Cultural Impact of the Reformation: Section I.3

Reformation and Music. A ›Protestant Art‹?

Christiane Wiesenfeldt and Christiane Hausmann

Abstracts

Wednesday, 9th of August 2017, Leucorea, Library room

2.30–3.15 p.m. Jürgen Heidrich: Zur Frühgeschichte des Liedes Ein feste Burg ist unser Gott im 16. Jahrhundert

3.30–4.15 p.m. Christian Leitmeir: Ein feste Burg ist unser Gott. Strategien und Grenzen der Nostrifizierung im konfessionellen Zeitalter

4.30–5.15 p.m. Dominik Gerd Sieber: »Von dem rechten Christlichen Gebrauch der Music, vnd der Orglen«. Die Rolle der Kirchenmusik im Rahmen der lutherischen Konfessionalisierung in den oberschwäbischen Reichsstädten

 

Thursday, 10th of August 2017, Leucorea, Library room

2.30–3.15 p.m. Thomas Schmidt: »Ein feste Burg ist unser Gott«? Der Choral in der Instrumentalmusik des 19. Jahrhunderts zwischen sakralem Andachtstopos und konfessionellem Statement

3.30–4.15 p.m. Stefan Menzel: Ein feste Burg ist unser Gott. Otto Kade, die ›Inventio‹ des »Luther-Codex« und der deutsche Kulturprotestantismus

4.30–5.15 p.m. Chiara Bertoglio: Interpreting musical ›holy texts‹

5.30–6.15 p.m. Ruth Dewhurst: Luther’s Noble Art of Music. The Evolution of 16th Century Congregational Singing into 21st Century Crowd Harmonics

 

A Mighty Fortress is Our God is not just a protestant hymn, but has the reputation of being the hymn of (Lutheran) Protestantism, even if it is also common in the hymnbooks of other denominations. Since the age of confessionalisation, the song pledges to consent to Luther and ›his‹ Reformation’s monumentalisation. Thereby, A Mighty Fortress leaves its liturgical context in church services to be expressed by a choir or orchestra or just to be quoted.

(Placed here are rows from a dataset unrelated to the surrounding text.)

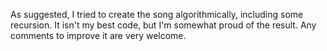 As suggested, I tried to create the song algorithmically, including some recursion. It isn't my best code, but I'm somewhat proud of the result. Any comments to improve it are very welcome.
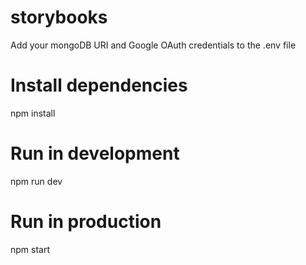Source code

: # storybooks

Add your mongoDB URI and Google OAuth credentials to the .env file

# Install dependencies
npm install

# Run in development
npm run dev

# Run in production
npm start
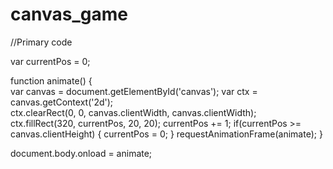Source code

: # canvas_game

//Primary code 

var currentPos = 0;

function animate() {  
  var canvas = document.getElementById('canvas');
  var ctx = canvas.getContext('2d');  
  ctx.clearRect(0, 0, canvas.clientWidth, canvas.clientWidth);  
  ctx.fillRect(320, currentPos, 20, 20);
  currentPos += 1;
  if(currentPos >= canvas.clientHeight) {
    currentPos = 0;
  }
  requestAnimationFrame(animate);
}

document.body.onload = animate;
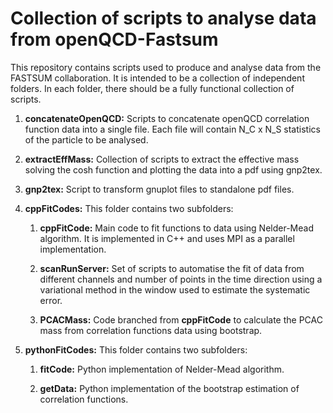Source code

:# Collection of scripts to analyse data from openQCD-Fastsum

This repository contains scripts used to produce and analyse data from the FASTSUM
collaboration. It is intended to be a collection of independent folders. In each
folder, there should be a fully functional collection of scripts.

1. **concatenateOpenQCD:** Scripts to concatenate openQCD correlation function
data into a single file. Each file will contain N_C x N_S statistics of the
particle to be analysed.

2. **extractEffMass:** Collection of scripts to extract the effective mass solving
the cosh function and plotting the data into a pdf using gnp2tex.

1. **gnp2tex:** Script to transform gnuplot files to standalone pdf files.

2. **cppFitCodes:** This folder contains two subfolders:

    1. **cppFitCode:** Main code to fit functions to data using Nelder-Mead
       algorithm. It is implemented in C++ and uses MPI as a parallel implementation.

    2. **scanRunServer:** Set of scripts to automatise the fit of data from
       different channels and number of points in the time direction using a
       variational method in the window used to estimate the systematic error.

    3. **PCACMass:** Code branched from **cppFitCode** to calculate the PCAC
       mass from correlation functions data using bootstrap.

3. **pythonFitCodes:** This folder contains two subfolders:

    1. **fitCode:** Python implementation of Nelder-Mead algorithm.

    3. **getData:** Python implementation of the bootstrap estimation of
       correlation functions.
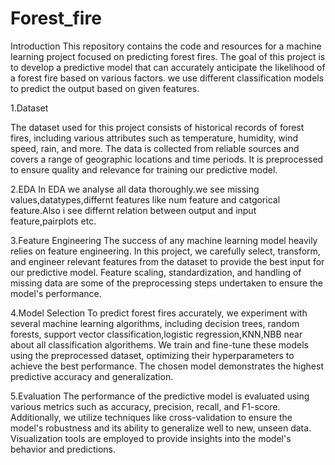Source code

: # Forest_fire
Introduction
This repository contains the code and resources for a machine learning project focused on predicting forest fires. The goal of this project is to develop a predictive model that can accurately anticipate the likelihood of a forest fire based on various factors. we use different classification models to predict the output based on given features.

1.Dataset

The dataset used for this project consists of historical records of forest fires, including various attributes such as temperature, humidity, wind speed, rain, and more. The data is collected from reliable sources and covers a range of geographic locations and time periods. It is preprocessed to ensure quality and relevance for training our predictive model.

2.EDA
In EDA we analyse all data thoroughly.we see missing values,datatypes,differnt features like num feature and catgorical feature.Also i see differnt relation between output and input feature,pairplots etc.

3.Feature Engineering
The success of any machine learning model heavily relies on feature engineering. In this project, we carefully select, transform, and engineer relevant features from the dataset to provide the best input for our predictive model. Feature scaling, standardization, and handling of missing data are some of the preprocessing steps undertaken to ensure the model's performance.

4.Model Selection
To predict forest fires accurately, we experiment with several machine learning algorithms, including decision trees, random forests, support vector classification,logistic regression,KNN,NBB near about all classification algorithems. We train and fine-tune these models using the preprocessed dataset, optimizing their hyperparameters to achieve the best performance. The chosen model demonstrates the highest predictive accuracy and generalization.

5.Evaluation
The performance of the predictive model is evaluated using various metrics such as accuracy, precision, recall, and F1-score. Additionally, we utilize techniques like cross-validation to ensure the model's robustness and its ability to generalize well to new, unseen data. Visualization tools are employed to provide insights into the model's behavior and predictions.
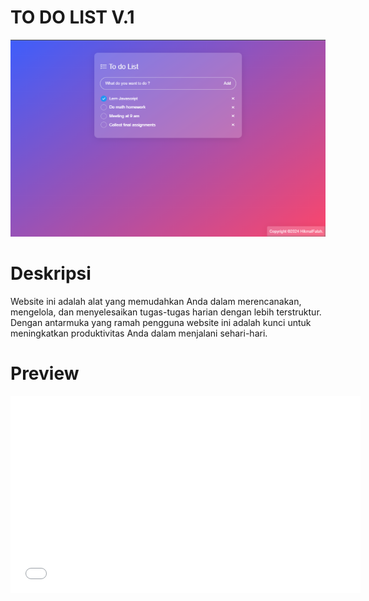 # TO DO LIST V.1

![home](assets/to-do-list-thumbnail.png)

# Deskripsi
Website ini adalah alat yang memudahkan Anda dalam merencanakan, mengelola, dan menyelesaikan tugas-tugas harian dengan lebih terstruktur. Dengan antarmuka yang ramah pengguna website ini adalah kunci untuk meningkatkan produktivitas Anda dalam menjalani sehari-hari.

# Preview
<iframe width="560" height="315" src="assets/to-do-list-v.1-video-preview.gif" frameborder="0" allowfullscreen></iframe>

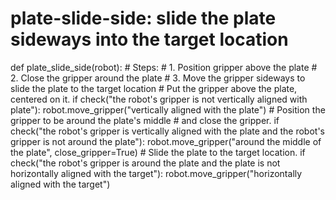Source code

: # plate-slide-side: slide the plate sideways into the target location
def plate_slide_side(robot):
    # Steps:
    #  1. Position gripper above the plate
    #  2. Close the gripper around the plate
    #  3. Move the gripper sideways to slide the plate to the target location
    # Put the gripper above the plate, centered on it.
    if check("the robot's gripper is not vertically aligned with plate"):
        robot.move_gripper("vertically aligned with the plate")
    # Position the gripper to be around the plate's middle
    # and close the gripper.
    if check("the robot's gripper is vertically aligned with the plate and the robot's gripper is not around the plate"):
        robot.move_gripper("around the middle of the plate", close_gripper=True)
    # Slide the plate to the target location.
    if check("the robot's gripper is around the plate and the plate is not horizontally aligned with the target"):
        robot.move_gripper("horizontally aligned with the target")
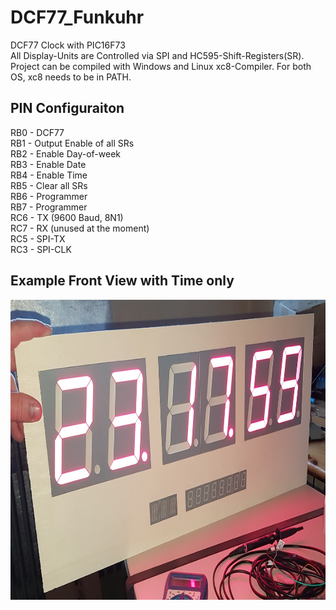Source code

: # DCF77_Funkuhr
DCF77 Clock with PIC16F73  
All Display-Units are Controlled via SPI and HC595-Shift-Registers(SR).
Project can be compiled with Windows and Linux xc8-Compiler. For both OS, xc8 needs to be in PATH.

## PIN Configuraiton
RB0 - DCF77  
RB1 - Output Enable of all SRs  
RB2 - Enable Day-of-week  
RB3 - Enable Date  
RB4 - Enable Time  
RB5 - Clear all SRs  
RB6 - Programmer  
RB7 - Programmer  
RC6 - TX (9600 Baud, 8N1)  
RC7 - RX (unused at the moment)  
RC5 - SPI-TX  
RC3 - SPI-CLK  

## Example Front View with Time only
<img src="images/Front_WIP.jpg" width="600" height="480"  /> 
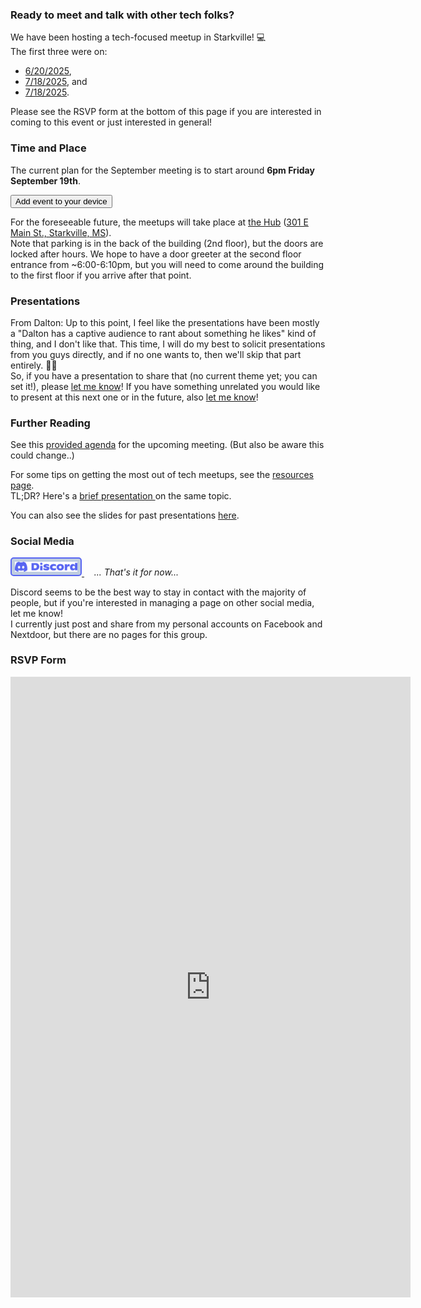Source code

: ### Ready to meet and talk with other tech folks?

We have been hosting a tech-focused meetup in Starkville! 💻️  
The first three were on:
- [6/20/2025](archive/first_meetup.md),
- [7/18/2025](archive/2025-07-18_meetup.md), and
- [7/18/2025](archive/2025-08-22_meetup.md).

Please see the RSVP form at the bottom of this page if you are interested in coming to this event or just interested in general!

### Time and Place
The current plan for the September meeting is to start around **6pm Friday September 19th**.  

<link rel="stylesheet" href="styles/buttons.css">
<a href="https://calendar.online/event/page/02e0370f0273e61d23670894ff14a6ffb44f77a95f6a015c67" target="_blank">
<button id="myButton">Add event to your device</button>
</a>

For the foreseeable future, the meetups will take place at [the Hub](https://coworkmsu.com/) ([301 E Main St., Starkville, MS](https://www.google.com/maps/place/The+Hub/@33.4640187,-88.8137437,19.83z/data=!4m6!3m5!1s0x88813510f01510dd:0x454a02eaf7bde9c7!8m2!3d33.4643121!4d-88.8137627!16s%2Fg%2F11y4364z1j?entry=ttu&g_ep=EgoyMDI1MDYzMC4wIKXMDSoASAFQAw%3D%3D)).  
Note that parking is in the back of the building (2nd floor), but the doors are locked after hours. We hope to have a door greeter at the second floor entrance from ~6:00-6:10pm, but you will need to come around the building to the first floor if you arrive after that point.

### Presentations

From Dalton:
Up to this point, I feel like the presentations have been mostly a "Dalton has a captive audience to rant about something he likes" kind of thing, and I don't like that.
This time, I will do my best to solicit presentations from you guys directly, and if no one wants to, then we'll skip that part entirely. 🤷‍♂️  
So, if you have a presentation to share that (no current theme yet; you can set it!), please [let me know](mailto:techconnect.gtr.ms@gmail.com)!
If you have something unrelated you would like to present at this next one or in the future, also [let me know](mailto:techconnect.gtr.ms@gmail.com)!


### Further Reading

See this [provided agenda](agenda_next.md) for the upcoming meeting. (But also be aware this could change..)

For some tips on getting the most out of tech meetups, see the [resources page](resources.md).  
TL;DR? Here's a 
<a href="presentations\quarto\what-to-expect-at-a-tech-meetup\what-to-expect-at-a-tech-meetup.html" target="_blank">
brief presentation
</a> 
on the same topic.

You can also see the slides for past presentations [here](presentations.md).

### Social Media
<style>
#discord-button {
        padding: 5px;
        background-color: #bfcde0;
  border: 2px solid #5865f2;
  border-radius: 5px;
}
#discord-button:hover {
  transition-duration: 0.4s;
  background-color:rgb(130, 169, 223);
  /* color: #brown; */
}

</style>

<a href="https://discord.gg/mQwu7K9dnG">
<img id="discord-button" src="images/Discord-Logo-Blurple.svg" width="100"> </img>
</a>
 &nbsp; &nbsp; <i>... That's it for now...</i>

Discord seems to be the best way to stay in contact with the majority of people, but if you're interested in managing a page on other social media, let me know!  
I currently just post and share from my personal accounts on Facebook and Nextdoor, but there are no pages for this group.

### RSVP Form

<iframe src="https://docs.google.com/forms/d/e/1FAIpQLSdATkrr859X1IKC2M7C_YYd5AVtIN-XRvTlyGOPJfVi9imTcg/viewform?embedded=true" width="640" height="993" frameborder="0" marginheight="0" marginwidth="0">Loading…</iframe>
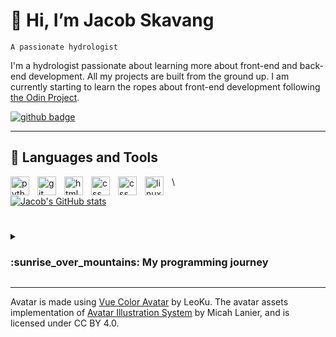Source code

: # 👋 Hi, I’m Jacob Skavang

`A passionate hydrologist`

I'm a hydrologist passionate about learning more about front-end and back-end development. All my projects are built from the ground up. I am currently starting to learn the ropes about front-end development following [the Odin Project](https://www.theodinproject.com/).


<p align="left">
  <a href="https://github.com/jaqska">
    <img src="https://img.shields.io/badge/github-%23181717.svg?&style=for-the-badge&logo=github&logoColor=white" alt="github badge">
  </a>
</p>

___

## 🔨 Languages and Tools


<img align="left" alt="python" width=30px style="padding-right:10px;" src="https://cdn.jsdelivr.net/gh/devicons/devicon/icons/python/python-original.svg"/>
<img align="left" alt="git" width=30px style="padding-right:10px;" src="https://cdn.jsdelivr.net/gh/devicons/devicon/icons/git/git-original.svg"/>
<img align="left" alt="html" width=30px style="padding-right:10px;" src="https://cdn.jsdelivr.net/gh/devicons/devicon/icons/html5/html5-original.svg"/>
<img align="left" alt="css" width=30px style="padding-right:10px;" src="https://cdn.jsdelivr.net/gh/devicons/devicon/icons/css3/css3-original.svg"/>
<img align="left" alt="css" width=30px style="padding-right:10px;" src="https://cdn.jsdelivr.net/gh/devicons/devicon/icons/javascript/javascript-original.svg"/>
<img align="left" alt="linux" width=30px style="padding-right:10px;" src="https://cdn.jsdelivr.net/gh/devicons/devicon/icons/linux/linux-original.svg"/>

\

[![Jacob's GitHub stats](https://github-readme-stats.vercel.app/api?username=jaqska&show_icons=true&theme=tokyonight)](https://github.com/anuraghazra/github-readme-stats)

  #

  <details>
    <summary><h3>  :sunrise_over_mountains: My programming journey </h3> </summary>
      Hey, welcome to my GitHub page. My journey started learning Python. I found programming fascinating and now I want to learn other languages as well. I am currently             learning more about front-end development (HTML, CSS and Javascript for now). </h3>
  </details>

___

Avatar is made using [Vue Color Avatar](https://github.com/Codennnn/vue-color-avatar) by LeoKu. The avatar assets implementation of [Avatar Illustration System](https://www.figma.com/community/file/829741575478342595/avatar-illustration-system) by Micah Lanier, and is licensed under CC BY 4.0.






<!---
jaqska/jaqska is a ✨ special ✨ repository because its `README.md` (this file) appears on your GitHub profile.
You can click the Preview link to take a look at your changes.
--->
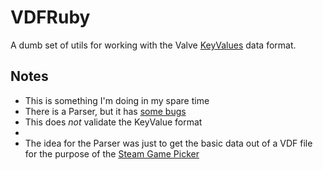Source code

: # VDFRuby

A dumb set of utils for working with the Valve [KeyValues](https://developer.valvesoftware.com/wiki/KeyValues) data format.

## Notes
- This is something I'm doing in my spare time
- There is a Parser, but it has [some bugs](../../TODO.md)
- This does _not_ validate the KeyValue format
- 
- The idea for the Parser was just to get the basic data out of a VDF file for the purpose of the [Steam Game Picker](../../README.md)
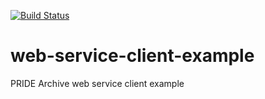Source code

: [![Build Status](https://travis-ci.org/PRIDE-Archive/web-service-client-example.svg)](https://travis-ci.org/PRIDE-Archive/web-service-client-example)
# web-service-client-example
PRIDE Archive web service client example
 
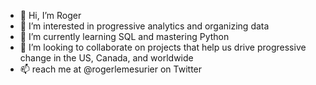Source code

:- 👋  Hi, I’m Roger
- 👀  I’m interested in progressive analytics and organizing data
- 🌱  I’m currently learning SQL and mastering Python
- 💞️  I’m looking to collaborate on projects that help us drive progressive change in the US, Canada, and worldwide
- 📫  reach me at @rogerlemesurier on Twitter

<!---
hello!
--->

The song’s broad reception from the perspective of the history of music is induced in part by rituals like Peace celebrations or Reformation anniversaries, the latter pointing especially in the 19th century to neo-confessional and nationalistic constructions of history. On the other hand, A Mighty Fortress unfolds a broad reception in autonomous music with no confessional obligation at all. Only in such multiple contexts of reception does the song make itself accessible. In this context, it makes sense to ask which content from the Reformation is communicated through the multiple musical thematic developments of A Mighty Fortress, as well as whether and how antagonistic musical receptions and contrafactures are constructed.

The section’s focus on A Mighty Fortress allows confessional and transconfessional musical traditions to be bundled. It also makes room for a critique of the implicit hegemonial claim of ›protestant art‹, present institutionally and scientifically since the 19th century. Therefore, the section aims to reveal the inner-musical history of the said protestant claim of ›original‹ art.